Según Guzmán, aunque las precipitaciones continúan en varias regiones, cada vez se logra infiltrar menos agua hacia el subsuelo debido a la deforestación, los incendios forestales, la degradación del suelo y la ocupación de zonas frágiles de recarga. Esta combinación de factores ha provocado que en cerca de dos tercios de los municipios del país la recarga hídrica venga disminuyendo de forma sostenida, con señales más críticas en regiones como la Chiquitanía y el corredor Chapare–Yungas.
La científica explica que Bolivia ya ha perdido parte de su “ahorro hídrico” con la desaparición de glaciares como Chacaltaya y el secado de sistemas superficiales como el lago Poopó, pero que el deterioro más silencioso ocurre bajo tierra, en los acuíferos que abastecen pozos, manantiales y ríos en época seca. Esta reducción progresiva implica fuentes de agua cada vez más frágiles, más costosas de mantener y con menor capacidad de respuesta frente a sequías.

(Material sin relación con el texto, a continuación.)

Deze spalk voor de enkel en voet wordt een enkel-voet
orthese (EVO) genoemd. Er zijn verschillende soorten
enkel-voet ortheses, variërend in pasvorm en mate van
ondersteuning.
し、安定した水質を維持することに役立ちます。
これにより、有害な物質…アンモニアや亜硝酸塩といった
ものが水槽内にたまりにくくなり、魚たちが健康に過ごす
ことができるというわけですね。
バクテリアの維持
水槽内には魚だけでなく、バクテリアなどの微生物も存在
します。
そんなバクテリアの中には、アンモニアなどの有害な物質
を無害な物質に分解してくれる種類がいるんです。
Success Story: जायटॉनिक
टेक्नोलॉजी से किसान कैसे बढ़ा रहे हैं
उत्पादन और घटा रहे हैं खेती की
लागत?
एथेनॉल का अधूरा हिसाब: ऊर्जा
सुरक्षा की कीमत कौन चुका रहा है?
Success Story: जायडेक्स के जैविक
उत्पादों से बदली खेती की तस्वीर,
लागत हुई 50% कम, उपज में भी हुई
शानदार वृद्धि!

Uno de los avances más concretos impulsados desde la investigación científica ha sido la promulgación de la Ley Municipal de Protección de Zonas de Recarga Hídrica en San José de Chiquitos, que incorpora la vulnerabilidad post-incendio y establece mecanismos de control, restauración y financiamiento para proteger los acuíferos locales. Guzmán destaca que esta experiencia demuestra que es posible traducir la ciencia en políticas públicas aplicables y replicables en otros municipios del país.

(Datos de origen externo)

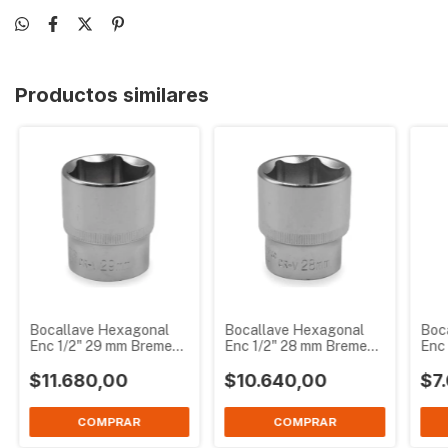
Productos similares
Bocallave Hexagonal
Bocallave Hexagonal
Boc
Enc 1/2" 29 mm Bremen
Enc 1/2" 28 mm Bremen
Enc
3838
3837
383
$11.680,00
$10.640,00
$7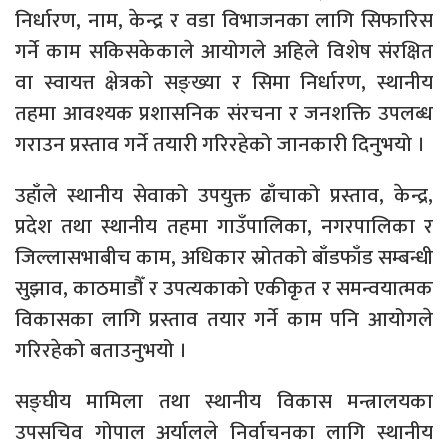
निर्धारण, नाम, केन्द्र र वडा विभाजनका लागि सिफारिस
गर्ने काम सकिसकेकाले आयोगले अहिले विशेष संरक्षित
वा स्वायत्त क्षेत्रको सङ्ख्या र सिमा निर्धारण, स्थानीय
तहमा आवश्यक प्रशासनिक संरचना र जनशक्ति उपलब्ध
गराउन प्रस्ताव गर्ने तयारी गरिरहेको जानकारी दिनुभयो ।
उहाँले स्थानीय सेवाको उपयुक्त ढाँचाको प्रस्ताव, केन्द्र,
प्रदेश तथा स्थानीय तहमा गाउँपालिका, नगरपालिका र
जिल्लासभाबीच काम, अधिकार स्रोतको बाँडफाँड सम्बन्धी
सुझाव, काठमाडौँ र उपत्यकाको एकीकृत र समन्वयात्मक
विकासका लागि प्रस्ताव तयार गर्ने काम पनि आयोगले
गरिरहेको बताउनुभयो ।
सङ्घीय मामिला तथा स्थानीय विकास मन्त्रालयका
उपसचिव गोपाल अर्यालले निर्वाचनका लागि स्थानीय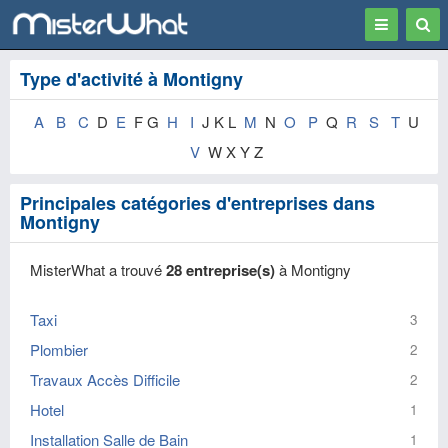
Toggle
Togg
navigation
Sear
Type d'activité à Montigny
A
B
C
D
E
F G
H
I
J K L
M
N
O
P
Q
R
S
T
U
V
W X Y Z
Principales catégories d'entreprises dans
Montigny
MisterWhat a trouvé
28 entreprise(s)
à Montigny
Taxi
3
Plombier
2
Travaux Accès Difficile
2
Hotel
1
Installation Salle de Bain
1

A nivel internacional, su trabajo ha cobrado visibilidad a través de “La historia de Gueebi, el Hijo de la Lluvia”, una narrativa que une conocimientos hidrogeológicos con relatos ancestrales de la Chiquitanía para explicar la importancia del agua que se infiltra lentamente en el suelo y sostiene la vida en épocas secas. Esta propuesta cultural y científica le valió la nominación al People’s Choice Award de la UNESCO, posicionando a Bolivia en el debate global sobre la crisis hídrica.
Frente a un escenario de sequías más frecuentes y eventos extremos, la hidrogeóloga señala como urgente incorporar la recarga hídrica y el agua subterránea en el ordenamiento territorial, fortalecer los balances por acuífero y alinear las decisiones de uso del suelo, manejo del fuego y restauración de bosques con la protección de las reservas de agua.
“La bancarrota hídrica no se vive a nivel país, se siente en cada cuenca y en cada acuífero. Y en Bolivia ya hay señales claras de alerta”, advierte Guzmán, subrayando que todavía existe margen para actuar si se prioriza la prevención y la gestión basada en evidencia.